Finance, Stocks

How to smooth out the Market’s Bumpy Ride?

The Wall Street scare that spooked investors in February proved to be a false alarm showing how risky it can be to abandon stocks altogether out of fear.

But it was the start of something. Though the sellout didn’t turn into a bear market, stocks have entered a new, bumpier stretch.

Volatility returned in the first quarter of 2018 with a vengeance,” says David Kotak chairman of Cumberland Advisors.

Less than three months into this year, investors have already witnessed more days in which the S&P 500 index has risen or fallen by at least 1% than in all of 2017. What’s more, the average daily swing in stock prices so far in 2018 has been three times wider than last year — meaning there’s a good chance that any given day might produce a triple-digit gain or loss in the Dow.

That volatility is likely to remain for the foreseeable future, market strategists say.

Why?
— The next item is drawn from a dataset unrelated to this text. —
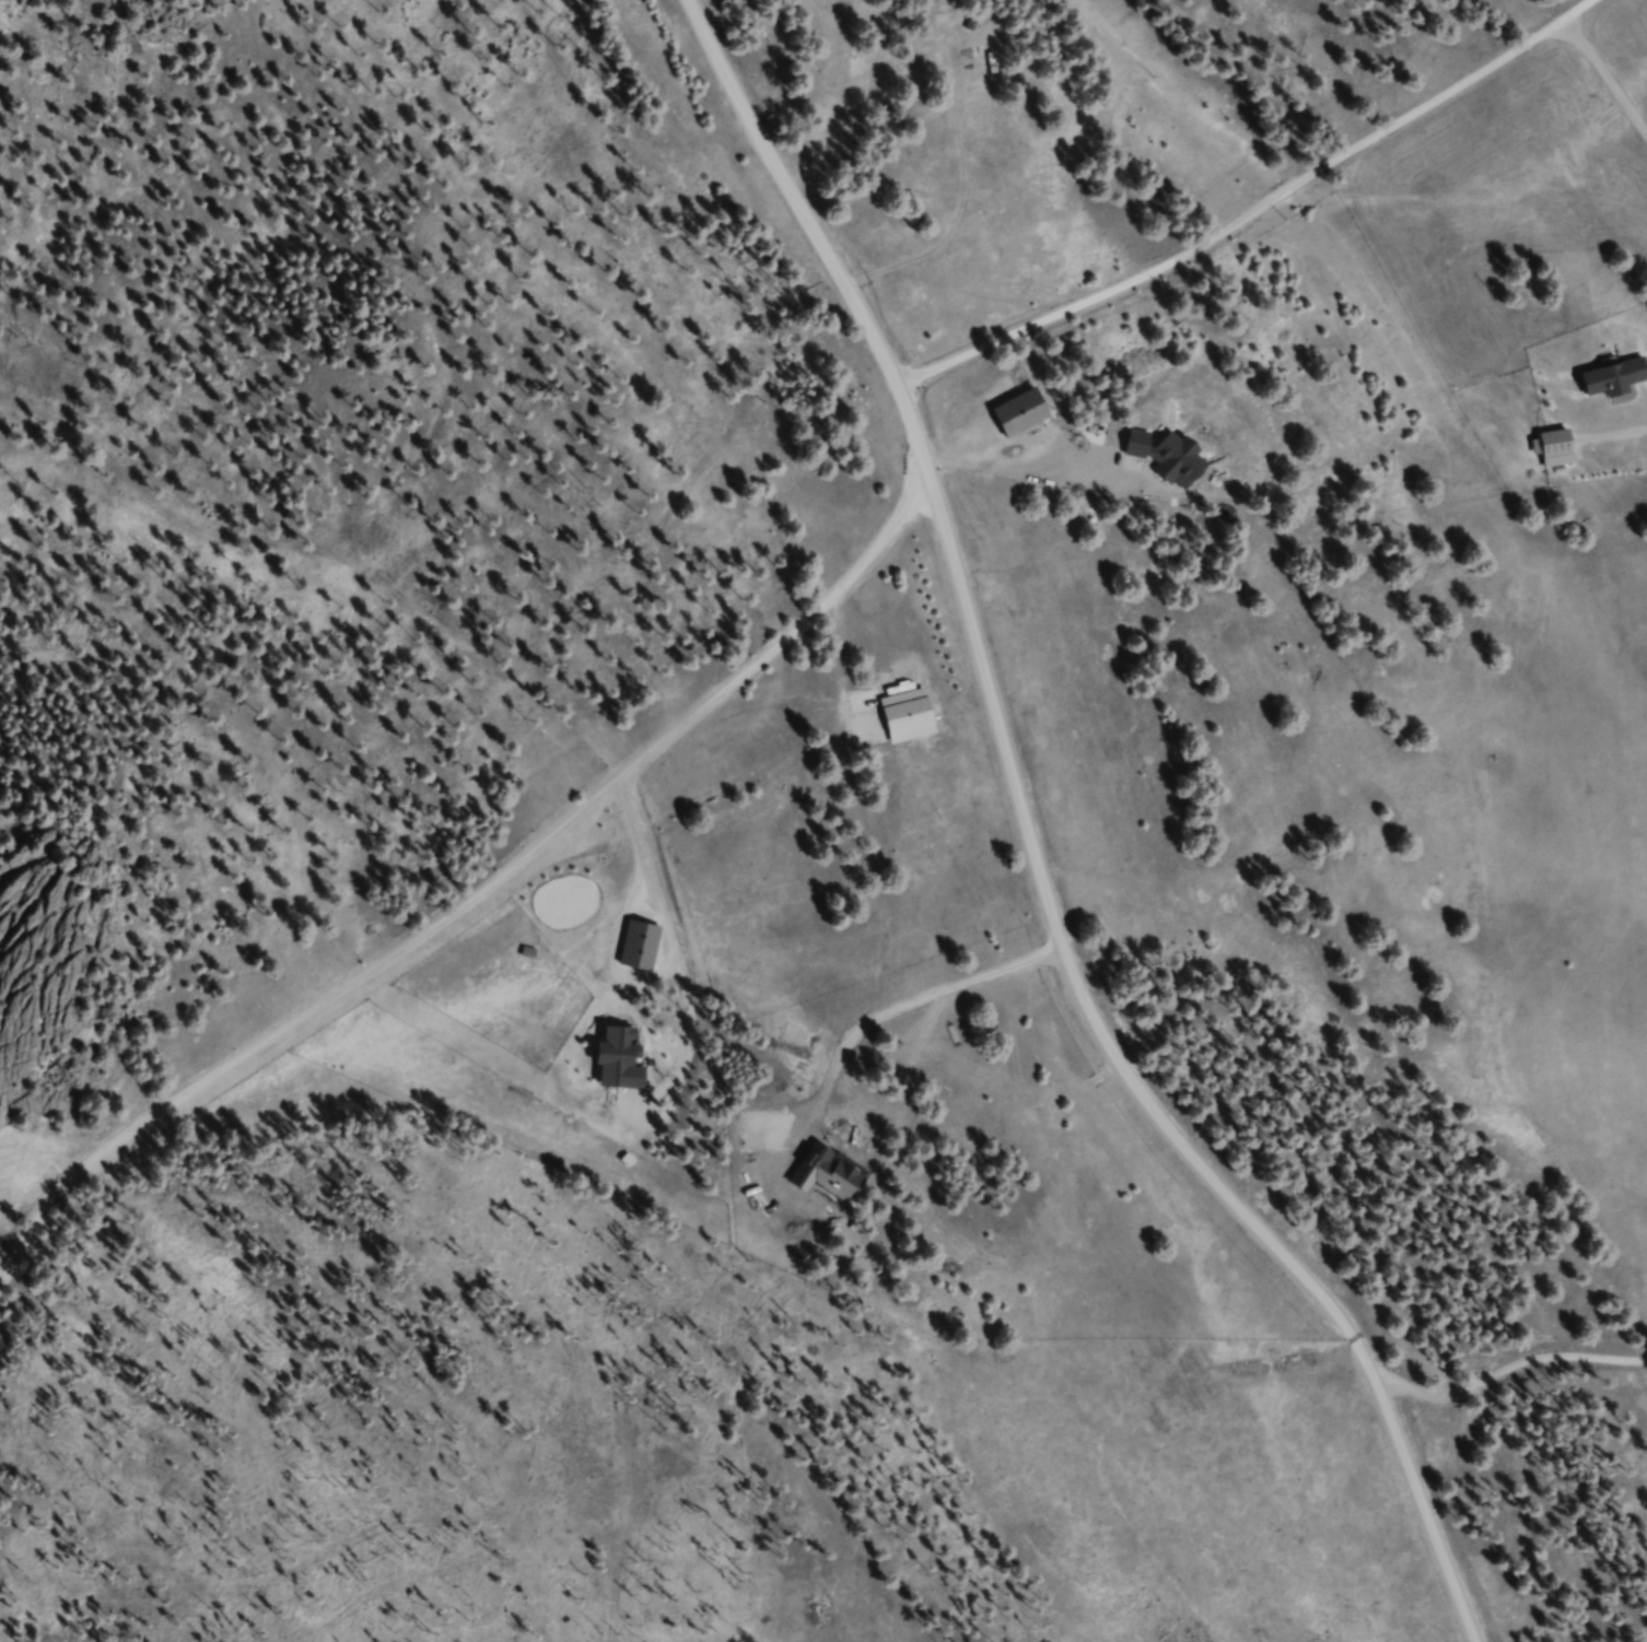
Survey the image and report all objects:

For starters, at nine years old, this is the second-oldest bull market in history. And aging rallies have a way of getting jittery near the end.

Moreover, “the market is reacting to the uncertainty around this president’s style,” Kotok says, noting that the unpredictable nature of this administration — coupled with disruptive turnover among White House personnel — could be contributing to the market’s skittishness.

Plus there are plenty of fundamental reasons why investors are getting nervous. Among them: rising interest rates, which could increase borrowing costs for companies; rising inflationary pressures, which could force the Federal Reserve to hike interest rates even more; and fear of a trade war, especially now that the Trump administration is about to impose tariffs on Chinese imports.

Yet all the while, the bull market keeps plodding along, which means you have to find a way to smooth out the market’s bumps without slamming the brakes on stocks.

The good news: There are some investments act like shock absorbers if held within a diversified portfolio.

1. ‘Steady Eddie’ Stocks

The most straightforward strategy to reduce volatility in your portfolio is to stick with so-called Steady Eddies: shares of humdrum companies that tend to fall less when the market is down, but also rise less in euphoric times.

While this seems like a strategy tailor-made for rocky markets, there’s a strong case for owning these shares all the time. Academic research has shown that low-volatility stocks actually outperform the broad stock market over the long run.

Moreover, low-volatility stocks have outperformed the market in the two most recent significant downturns for U.S. equities: the bursting of the dotcom bubble and the global financial crisis.

In the 2000-2002 tech wreck, for example, low-volatility stocks actually gained more than 6% while U.S. stocks fell by double digits.

How to invest: Some funds and ETFs specifically focus on this low-volatility strategy. iShares Edge MSCI Minimum Volatility(ticker symbol: USMV), for instance, is a big, low-cost fund that invests in about 150 U.S. stocks that exhibit lower-than-average volatility while also enjoying strong profit and cash flow growth.

Among the top holdings of this fund are boring names like the medical instrument maker Becton Dickinson and the trash and environmental services firm Waste Management. In the 2008 stock market crash, Becton Dickinson fell only about half as much as the broad market while Waste Management shares actually gained value.

Thanks to these types of stocks, iShares Edge MSCI Minimum Volatility tends to hold up better in choppy markets. In months when the S&P 500 has posted losses over the past five years, for instance, this ETF has lost only about two-thirds as much as the market, according to the fund tracker Morningstar.

2. Dividend-Paying Stocks

Income-generating stocks have a built-in cushion: the dividends that they issue to shareholders.

If their share prices were to fall say, 10%, a dividend payout of 3% would alleviate some of that pain. In the 2008 market crash, for example, when the S&P 500 index lost a stunning 37%, dividend payers saw a much more modest 23% decline in total returns, softening the blow.

There’s another reason to embrace dividend payers at a time when market volatility is on the rise due to inflation fears: “Over the long term, dividends have done a good job of staying ahead of inflation,” says Jack Ablin, chief investment officer for Cresset Wealth Advisors.